[EXERCISE OBJECTIVE] Please copy from the Walden Woods Project text the part that begins with the words containing "To help cover" and ends with "raised in total.", keeping every word unchanged.

[TEXT SEGMENT]

To help cover the cost of the project, Henley organized a series of benefit concerts, which included artists such as Elton John, Aerosmith, Melissa Etheridge, Sting, Jimmy Buffett, John Fogerty, Neil Young, Roger Waters and others. In 1992, Henley initiated the recording of a charity album, Common Thread: The Songs of the Eagles, released in 1993 to raise funds for the project. It was certified 3× Platinum in the United States by the RIAA on June 27, 1994. He also donated part of the proceeds from the Eagles' Hell Freezes Over album and tour. Through these and various other fund-raising efforts, which included T-shirt sales and a book Heaven Is Under Our Feet, $15 million were raised by 1996, and $22 million were eventually raised in total.

The organization pledged to find a new location for the thwarted housing development planned. They later paid for the appraisal and environmental assessment on a 12-acre site in West Concord, which in 2013 was transferred to the Concord Housing Development Corporation. The project's headquarters were moved from Boston to Lincoln, Massachusetts, in 1997, and in 1998 the Thoreau Institute officially opened. Today the WWP manages nearly 170 acres across the 2,680 acres of Walden Woods.

== Education ==
The Walden Woods Project runs a number of educational programs for students, educators, and the general public. The WWP hosts both on-site educational workshops and Skype sessions with Thoreau Institute library curator Jeffrey S. Cramer. In addition, it organizes an essay contest for students entitled "Live Deliberately." Since 2003 the WWP has offered an annual professional development course for high school educators entitled "Approaching Walden".

== Film ==
Walden (2017), a short (22 minutes) film about Henley's WWP; it was executive produced by Ken Burns.

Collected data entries
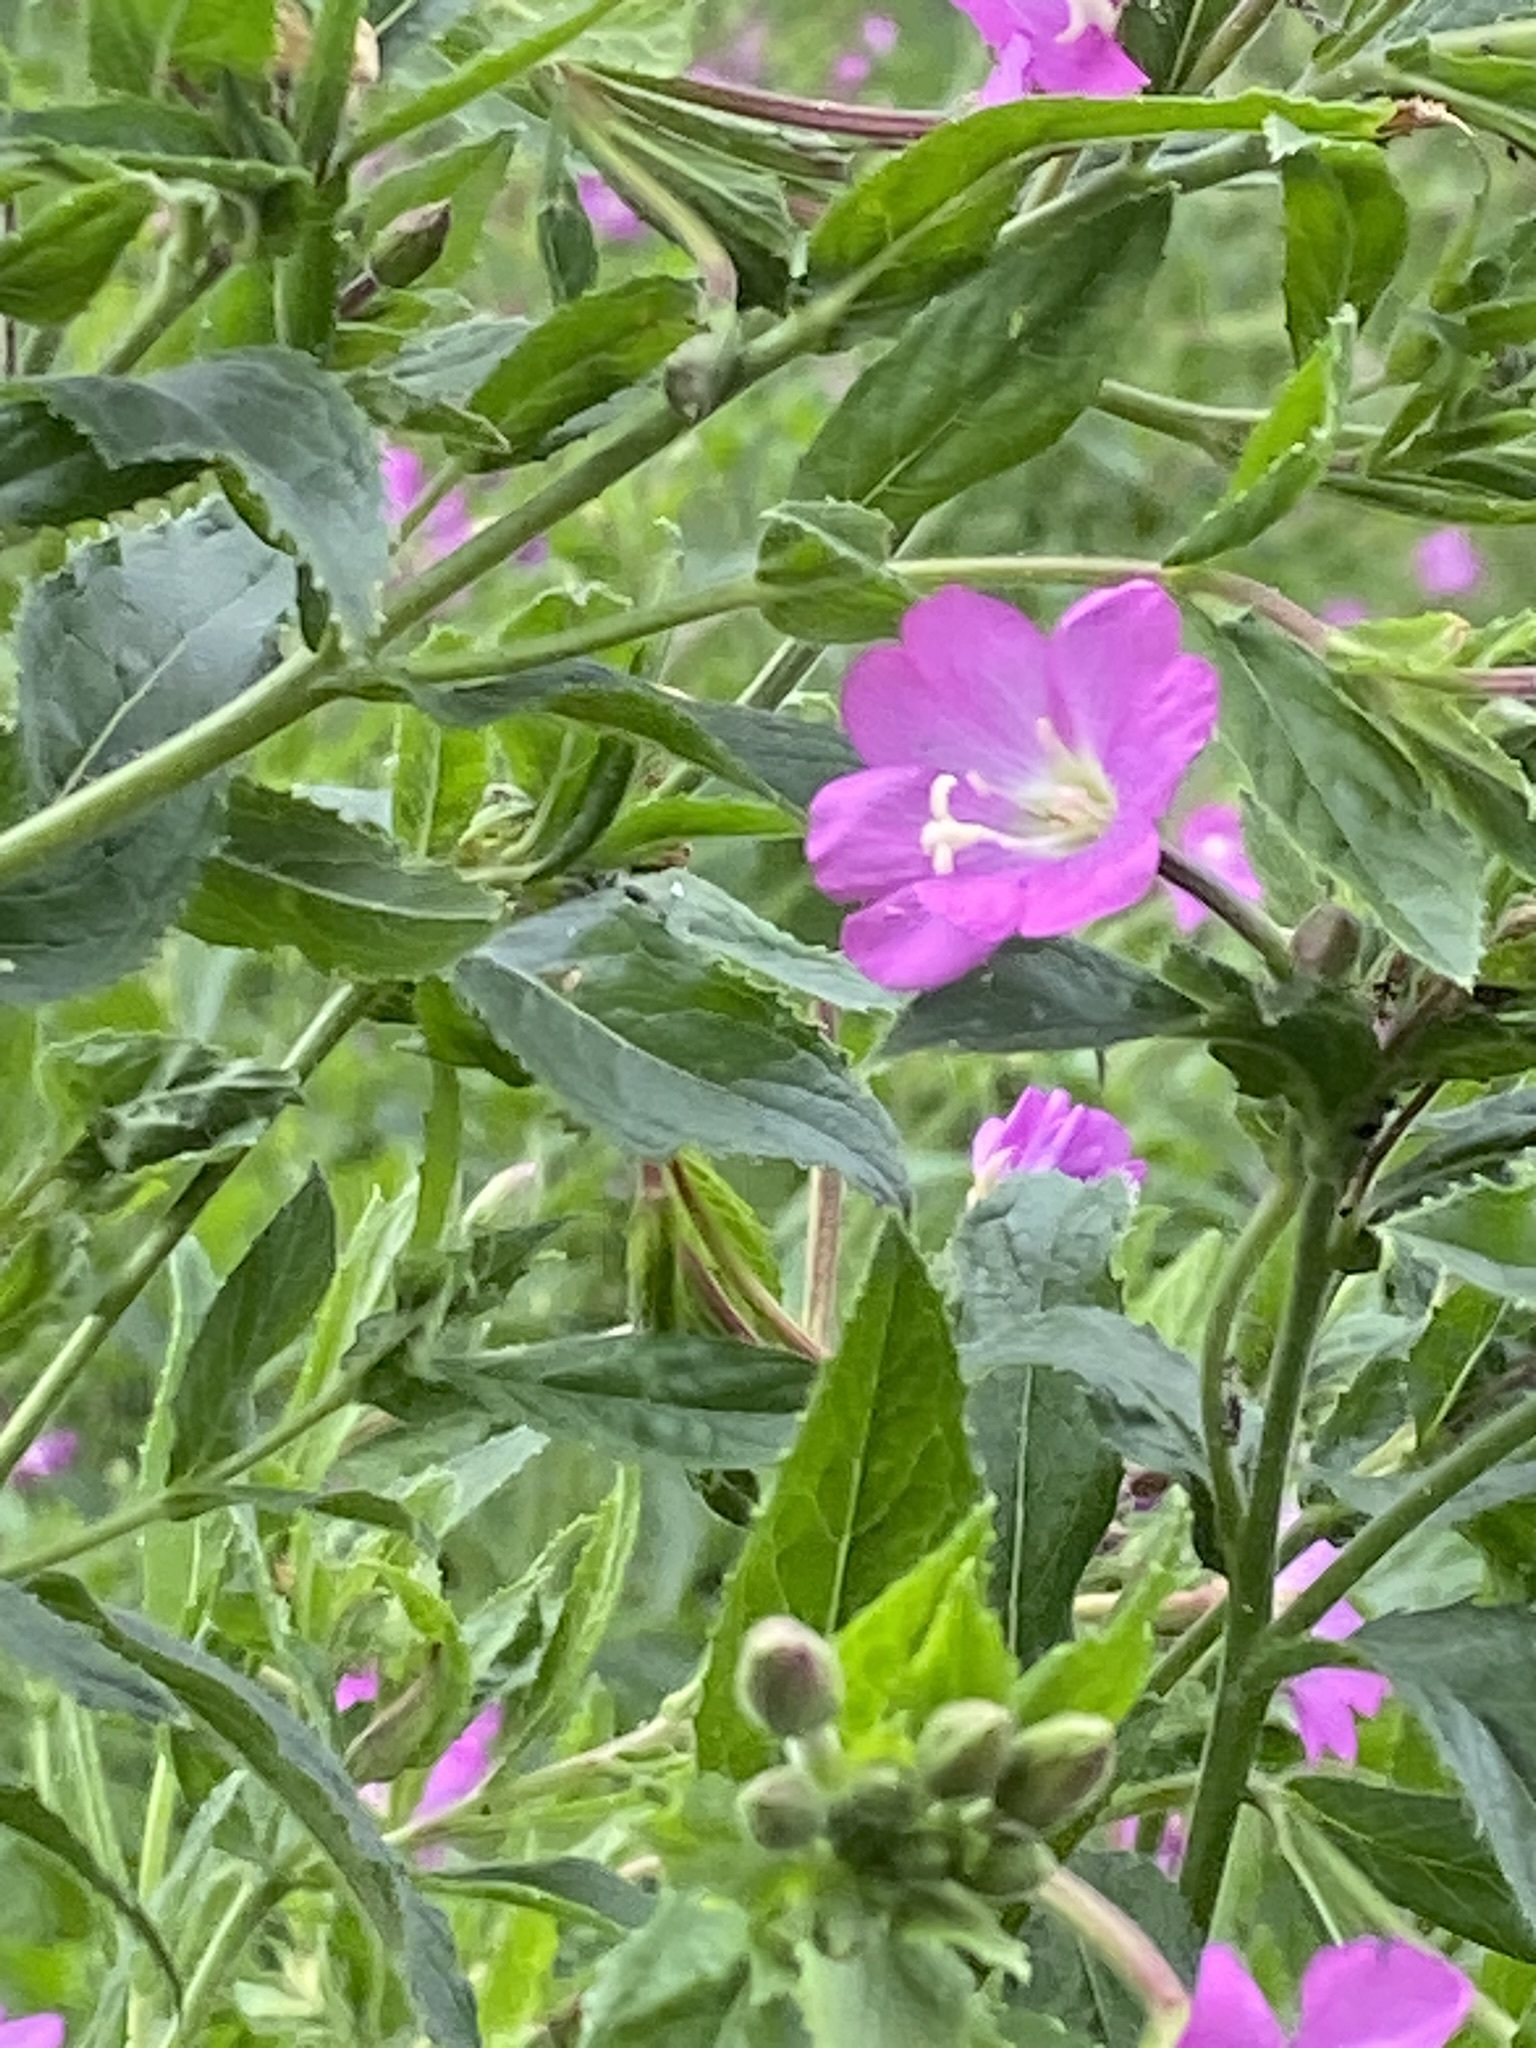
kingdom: Plantae
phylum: Tracheophyta
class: Magnoliopsida
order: Myrtales
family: Onagraceae
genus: Epilobium
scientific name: Epilobium hirsutum
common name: Great willowherb
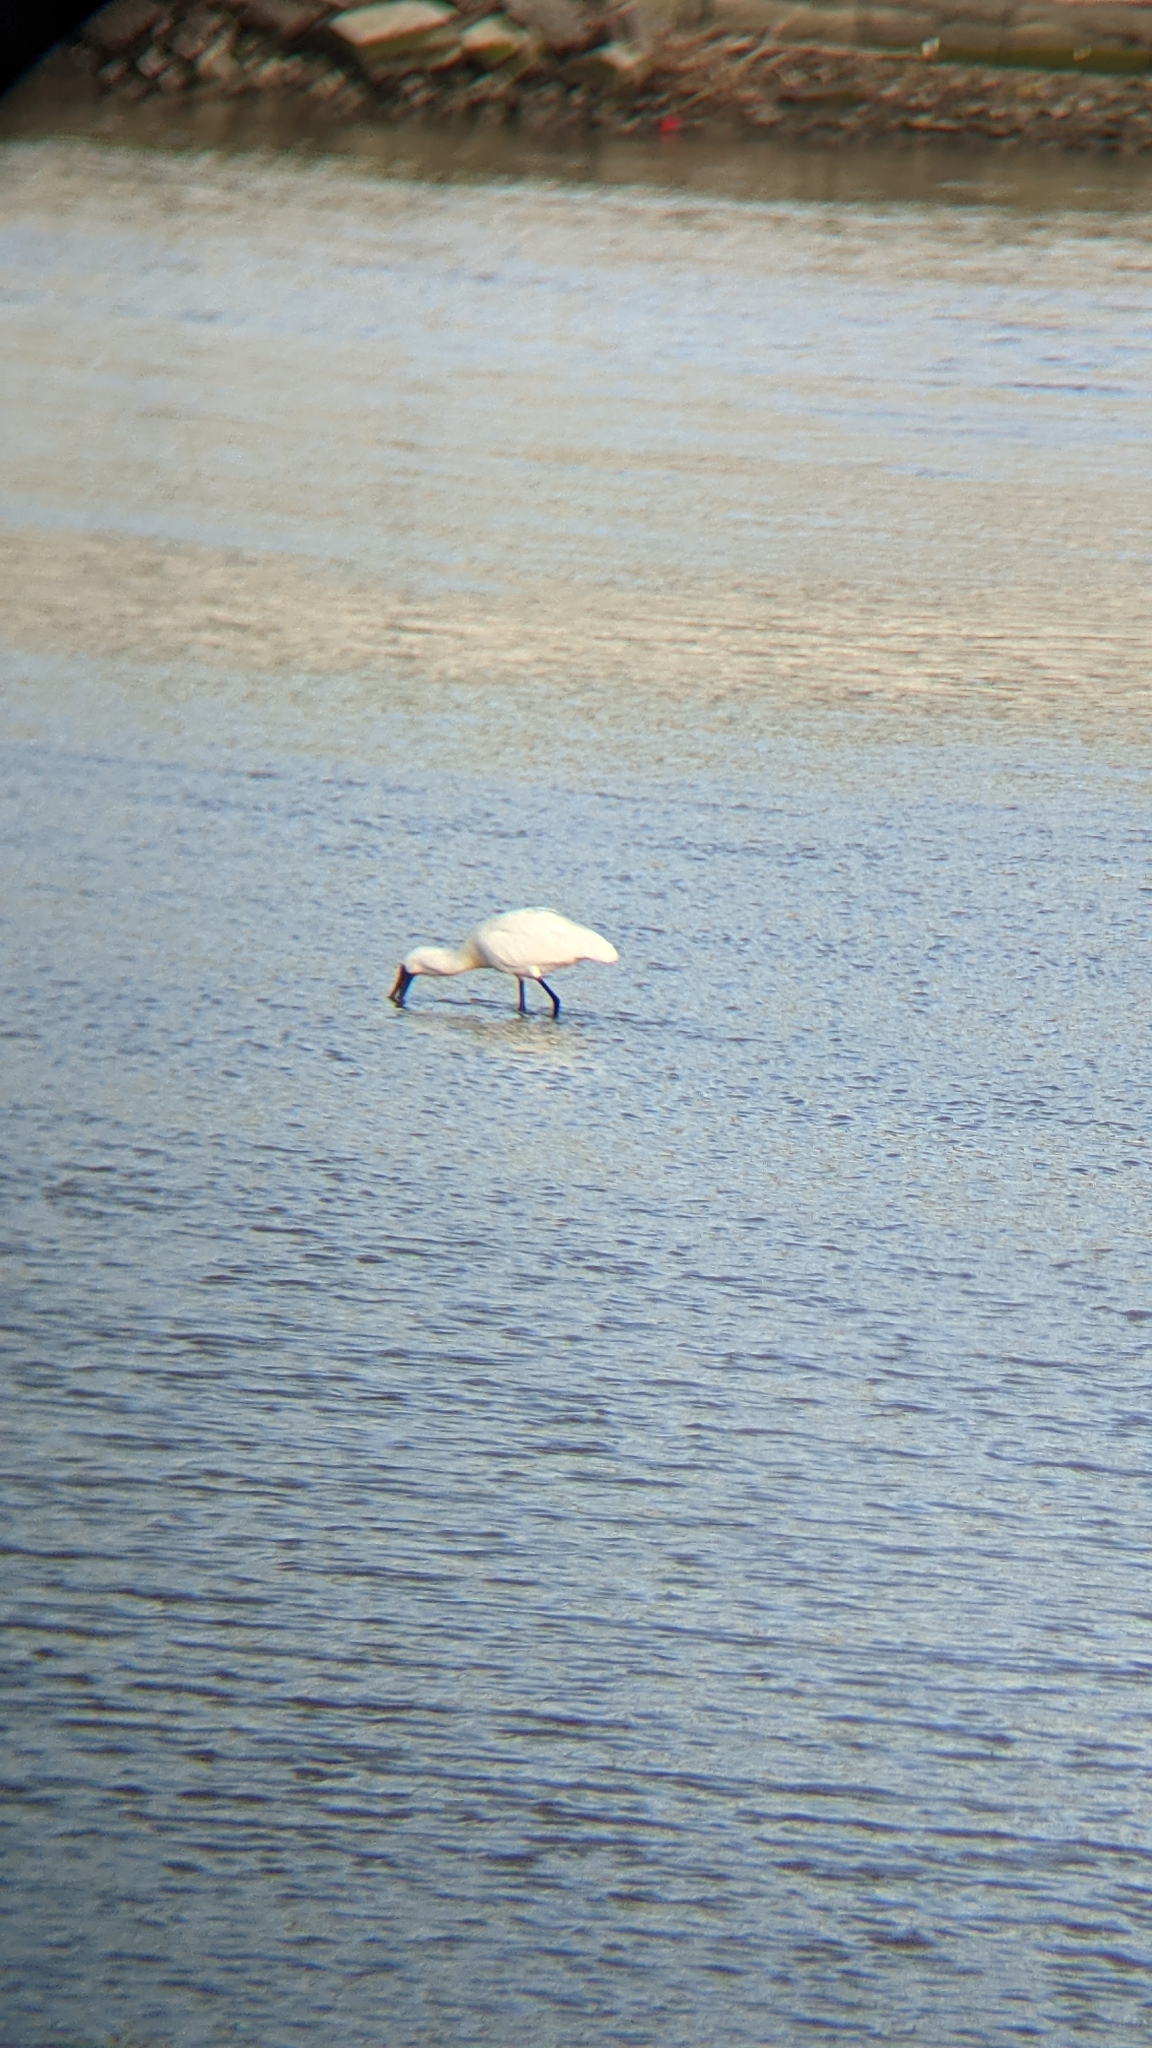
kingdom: Animalia
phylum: Chordata
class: Aves
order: Pelecaniformes
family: Threskiornithidae
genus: Platalea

[WRITTEN RESPONSE]
To help cover the cost of the project, Henley organized a series of benefit concerts, which included artists such as Elton John, Aerosmith, Melissa Etheridge, Sting, Jimmy Buffett, John Fogerty, Neil Young, Roger Waters and others. In 1992, Henley initiated the recording of a charity album, Common Thread: The Songs of the Eagles, released in 1993 to raise funds for the project. It was certified 3× Platinum in the United States by the RIAA on June 27, 1994. He also donated part of the proceeds from the Eagles' Hell Freezes Over album and tour. Through these and various other fund-raising efforts, which included T-shirt sales and a book Heaven Is Under Our Feet, $15 million were raised by 1996, and $22 million were eventually raised in total.